I have an impression mat which has ridges on it, that would probably work. I got mine from Country Kitchen.

peacockplace Posted 10 Apr 2008 , 2:08pm
post #11 of 19

I made a giant peanut butter cup for a grooms cake. You can see it in the gallery under sculpted cakes on my website, . I did the ridges after it was covered in fondant.

pjaycakes Posted 10 Apr 2008 , 2:23pm
post #12 of 19

Wow I checked it out and it looks so real. Is the top just icing or fondant also? Great looking cake.

peacockplace Posted 10 Apr 2008 , 2:54pm
post #13 of 19

It was frosted, then covered in melted chocolate.

pjaycakes Posted 10 Apr 2008 , 3:02pm
post #14 of 19

Do you mind if I use your idea to try and make mine. I know my cake will not do your's justice, but I love the concept. Thanks

peacockplace Posted 11 Apr 2008 , 1:43pm
post #15 of 19

Good luck. I hope it turns out great!

puzzlegut Posted 11 Apr 2008 , 8:12pm
post #16 of 19

I'd like to make a white chocolate peanut butter cup. I though about possibly using modeling chocolate for the sides of the cake to represent the wrapper. I'd like to learn more about getting the ridges on the sides of the cake.

joaaaann Posted 12 Apr 2008 , 5:10am
post #17 of 19

I am actually doing a reese's cake this weekend too. It will be my first. I can't decide if I will make it 'in the wrapper' or just the PB cup itself. I will prob do the cup itself so that the taste wont be thrown off with fondant or anything not milk chocolaty tasting. I am going to make a thick peanut butter filling and then most likely do 'painstakingly-tedious-repetitive-one-at-a-time-lines' pressed in with a 'ruler' or something like that around the sides.
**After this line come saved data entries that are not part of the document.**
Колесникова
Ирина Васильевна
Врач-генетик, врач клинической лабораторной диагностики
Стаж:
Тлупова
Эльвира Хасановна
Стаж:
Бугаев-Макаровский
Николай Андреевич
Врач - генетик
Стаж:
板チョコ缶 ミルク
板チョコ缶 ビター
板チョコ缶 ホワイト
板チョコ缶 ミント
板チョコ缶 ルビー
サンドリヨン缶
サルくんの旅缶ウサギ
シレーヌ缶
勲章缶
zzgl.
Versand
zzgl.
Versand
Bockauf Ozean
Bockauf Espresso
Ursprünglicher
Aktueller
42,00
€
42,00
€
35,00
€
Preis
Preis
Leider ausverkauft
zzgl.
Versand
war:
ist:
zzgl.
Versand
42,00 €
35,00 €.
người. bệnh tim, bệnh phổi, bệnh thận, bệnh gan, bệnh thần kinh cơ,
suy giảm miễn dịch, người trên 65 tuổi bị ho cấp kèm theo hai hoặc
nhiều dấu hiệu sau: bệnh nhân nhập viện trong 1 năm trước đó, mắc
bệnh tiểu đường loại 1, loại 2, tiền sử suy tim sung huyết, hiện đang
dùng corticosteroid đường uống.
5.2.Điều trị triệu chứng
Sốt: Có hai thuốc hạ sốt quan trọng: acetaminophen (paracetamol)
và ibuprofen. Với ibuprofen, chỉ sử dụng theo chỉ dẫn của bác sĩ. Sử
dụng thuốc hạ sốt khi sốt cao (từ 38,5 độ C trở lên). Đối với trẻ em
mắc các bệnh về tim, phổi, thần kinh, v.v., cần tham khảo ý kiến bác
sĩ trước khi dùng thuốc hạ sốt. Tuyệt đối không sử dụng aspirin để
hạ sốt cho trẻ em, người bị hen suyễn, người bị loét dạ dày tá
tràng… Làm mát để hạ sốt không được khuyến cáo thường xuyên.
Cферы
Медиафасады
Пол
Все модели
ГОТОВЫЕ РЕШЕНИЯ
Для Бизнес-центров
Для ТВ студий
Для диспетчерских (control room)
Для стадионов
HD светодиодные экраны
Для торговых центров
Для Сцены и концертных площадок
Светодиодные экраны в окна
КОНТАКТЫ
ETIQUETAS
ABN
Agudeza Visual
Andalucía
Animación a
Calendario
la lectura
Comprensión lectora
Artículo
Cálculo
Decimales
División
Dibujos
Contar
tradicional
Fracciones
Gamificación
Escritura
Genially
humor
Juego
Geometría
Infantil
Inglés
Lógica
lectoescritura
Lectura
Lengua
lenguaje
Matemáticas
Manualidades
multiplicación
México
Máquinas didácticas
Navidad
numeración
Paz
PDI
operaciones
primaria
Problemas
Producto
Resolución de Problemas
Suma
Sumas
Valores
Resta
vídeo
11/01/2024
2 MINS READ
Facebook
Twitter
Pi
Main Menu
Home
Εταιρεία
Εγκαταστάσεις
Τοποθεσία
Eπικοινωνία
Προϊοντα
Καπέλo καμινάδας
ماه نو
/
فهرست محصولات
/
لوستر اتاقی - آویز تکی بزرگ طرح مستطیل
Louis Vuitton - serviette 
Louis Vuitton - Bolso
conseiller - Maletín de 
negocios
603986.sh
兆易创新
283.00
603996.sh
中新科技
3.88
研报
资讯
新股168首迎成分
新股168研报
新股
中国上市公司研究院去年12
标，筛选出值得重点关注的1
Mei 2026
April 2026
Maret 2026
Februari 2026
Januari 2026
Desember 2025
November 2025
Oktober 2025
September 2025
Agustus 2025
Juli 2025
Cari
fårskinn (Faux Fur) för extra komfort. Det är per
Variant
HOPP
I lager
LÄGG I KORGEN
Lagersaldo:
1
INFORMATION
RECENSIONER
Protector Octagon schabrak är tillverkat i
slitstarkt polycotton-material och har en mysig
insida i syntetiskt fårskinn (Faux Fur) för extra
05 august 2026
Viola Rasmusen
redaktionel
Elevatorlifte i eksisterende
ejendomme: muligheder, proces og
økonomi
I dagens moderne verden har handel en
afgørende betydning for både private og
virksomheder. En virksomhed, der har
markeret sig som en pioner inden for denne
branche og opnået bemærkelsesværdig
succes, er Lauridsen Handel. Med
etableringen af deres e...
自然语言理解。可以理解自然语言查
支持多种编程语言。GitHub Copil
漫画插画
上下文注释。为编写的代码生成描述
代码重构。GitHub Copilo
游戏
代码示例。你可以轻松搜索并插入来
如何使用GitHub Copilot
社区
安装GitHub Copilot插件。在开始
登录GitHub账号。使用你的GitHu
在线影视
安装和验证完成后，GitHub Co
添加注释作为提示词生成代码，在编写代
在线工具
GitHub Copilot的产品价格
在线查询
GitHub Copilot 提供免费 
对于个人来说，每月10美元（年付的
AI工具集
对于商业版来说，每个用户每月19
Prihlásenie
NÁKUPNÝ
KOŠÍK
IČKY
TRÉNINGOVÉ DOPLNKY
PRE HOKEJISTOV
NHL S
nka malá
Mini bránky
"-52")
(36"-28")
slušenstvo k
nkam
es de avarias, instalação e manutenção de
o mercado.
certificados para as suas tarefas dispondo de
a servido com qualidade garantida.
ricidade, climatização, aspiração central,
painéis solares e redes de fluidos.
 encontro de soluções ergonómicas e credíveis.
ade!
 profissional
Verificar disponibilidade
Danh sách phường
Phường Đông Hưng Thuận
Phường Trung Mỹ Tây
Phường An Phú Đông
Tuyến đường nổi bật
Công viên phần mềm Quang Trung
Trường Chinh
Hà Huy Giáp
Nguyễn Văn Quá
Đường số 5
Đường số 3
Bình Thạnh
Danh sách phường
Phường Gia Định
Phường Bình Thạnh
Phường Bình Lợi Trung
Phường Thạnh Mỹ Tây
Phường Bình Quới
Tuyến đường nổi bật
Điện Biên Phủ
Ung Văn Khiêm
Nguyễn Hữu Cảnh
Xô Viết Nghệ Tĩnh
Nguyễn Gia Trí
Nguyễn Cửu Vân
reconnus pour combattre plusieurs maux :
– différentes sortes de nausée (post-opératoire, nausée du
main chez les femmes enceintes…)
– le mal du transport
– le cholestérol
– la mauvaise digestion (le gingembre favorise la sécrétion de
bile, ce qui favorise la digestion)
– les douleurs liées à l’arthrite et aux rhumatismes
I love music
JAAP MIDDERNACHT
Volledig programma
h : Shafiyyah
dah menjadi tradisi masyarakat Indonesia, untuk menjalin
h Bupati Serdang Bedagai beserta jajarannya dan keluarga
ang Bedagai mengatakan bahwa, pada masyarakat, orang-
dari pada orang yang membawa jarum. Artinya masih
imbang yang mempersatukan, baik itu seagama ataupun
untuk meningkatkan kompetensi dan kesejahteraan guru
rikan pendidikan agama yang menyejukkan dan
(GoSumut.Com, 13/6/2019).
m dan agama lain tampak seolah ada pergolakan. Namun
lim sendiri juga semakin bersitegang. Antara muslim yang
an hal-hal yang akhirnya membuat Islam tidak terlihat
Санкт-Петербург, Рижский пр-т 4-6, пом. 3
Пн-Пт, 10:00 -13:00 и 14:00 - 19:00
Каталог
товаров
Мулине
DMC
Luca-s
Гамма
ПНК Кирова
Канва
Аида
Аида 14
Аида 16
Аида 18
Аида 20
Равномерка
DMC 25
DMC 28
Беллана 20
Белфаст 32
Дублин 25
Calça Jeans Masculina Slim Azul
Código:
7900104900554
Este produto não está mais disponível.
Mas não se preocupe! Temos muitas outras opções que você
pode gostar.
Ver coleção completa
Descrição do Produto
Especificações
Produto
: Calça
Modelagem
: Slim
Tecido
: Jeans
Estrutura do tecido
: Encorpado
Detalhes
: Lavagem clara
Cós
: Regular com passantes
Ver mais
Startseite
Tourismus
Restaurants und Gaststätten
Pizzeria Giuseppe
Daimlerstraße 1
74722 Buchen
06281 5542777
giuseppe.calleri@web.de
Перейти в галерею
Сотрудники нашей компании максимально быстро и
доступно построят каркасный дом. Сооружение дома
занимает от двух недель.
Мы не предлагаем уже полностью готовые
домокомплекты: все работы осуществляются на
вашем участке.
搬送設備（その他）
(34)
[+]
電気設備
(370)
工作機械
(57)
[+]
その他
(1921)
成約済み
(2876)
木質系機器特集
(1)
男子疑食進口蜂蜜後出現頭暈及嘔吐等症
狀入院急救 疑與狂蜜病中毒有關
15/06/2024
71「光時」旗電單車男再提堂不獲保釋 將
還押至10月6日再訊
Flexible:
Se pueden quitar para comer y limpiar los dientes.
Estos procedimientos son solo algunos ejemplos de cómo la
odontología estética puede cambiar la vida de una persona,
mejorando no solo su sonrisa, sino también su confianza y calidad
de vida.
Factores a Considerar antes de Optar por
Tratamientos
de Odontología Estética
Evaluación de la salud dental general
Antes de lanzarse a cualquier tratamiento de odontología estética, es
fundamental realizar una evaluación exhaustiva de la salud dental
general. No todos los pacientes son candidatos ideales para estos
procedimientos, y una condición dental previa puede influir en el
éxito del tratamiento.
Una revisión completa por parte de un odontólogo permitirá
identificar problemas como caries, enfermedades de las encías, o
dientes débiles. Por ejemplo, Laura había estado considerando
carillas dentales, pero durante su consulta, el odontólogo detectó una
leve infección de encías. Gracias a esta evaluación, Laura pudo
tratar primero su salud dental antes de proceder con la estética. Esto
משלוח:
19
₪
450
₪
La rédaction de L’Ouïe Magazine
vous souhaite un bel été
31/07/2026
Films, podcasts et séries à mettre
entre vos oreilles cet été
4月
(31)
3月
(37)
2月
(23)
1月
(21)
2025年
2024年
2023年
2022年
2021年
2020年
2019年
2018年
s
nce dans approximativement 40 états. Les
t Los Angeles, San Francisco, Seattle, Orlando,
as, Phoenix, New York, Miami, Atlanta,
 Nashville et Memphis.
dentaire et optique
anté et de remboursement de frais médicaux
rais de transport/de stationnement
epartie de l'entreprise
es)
pjaycakes Posted 12 Apr 2008 , 11:30am
post #18 of 19

I'm doing mine with a 1 inch layer of chocolate cake, peanut butter cream filling, 2 inch layer of peanut butter cake, peanut butter filling, 1 inch layer of chocolate cake. Then I'm icing it in chocolate fudge icing, doing the sides with chocolate fondant and using melted chocolate on the top (poshcakes inspiration). I will probably make the fondant higher on top and cut it with a large pair of zigzag scissors and then use a triangle ruler to impress the sides with the same cuts. I hope it works out as easy as it sounds in my head. Good luck with everyone else's PB cakes.

joaaaann Posted 13 Apr 2008 , 4:23am
post #19 of 19

I am doing mine totally different. I thought about using fondant but I'm afraid I will screw it up basically haha. Good luck to you on yours. I am doing 2" bottom layer dark fudge cake and a thick layer of peanut butter filling ( taste like the reese's stuff!) and 2" top layer of the same dark fudge cake. I shaved down the sides so it resembles the right shape. I am using chocolate buttercream to ice it then going to use a jagged edge ruler to run some lines up the side and haven't figured out just yet what I'll do to make the point edges but I hope I think of something quick. Then I'm going to aribrush the sides black so it looks like it's in the 'paper sleeve thingy'. This cake needs to be done by 10 am and I have a ways to go tonight on it. To top it off..I'm going to use the Reese's magic shell chocolate over the top. I will post pics when I'm done. I hope to see yours too!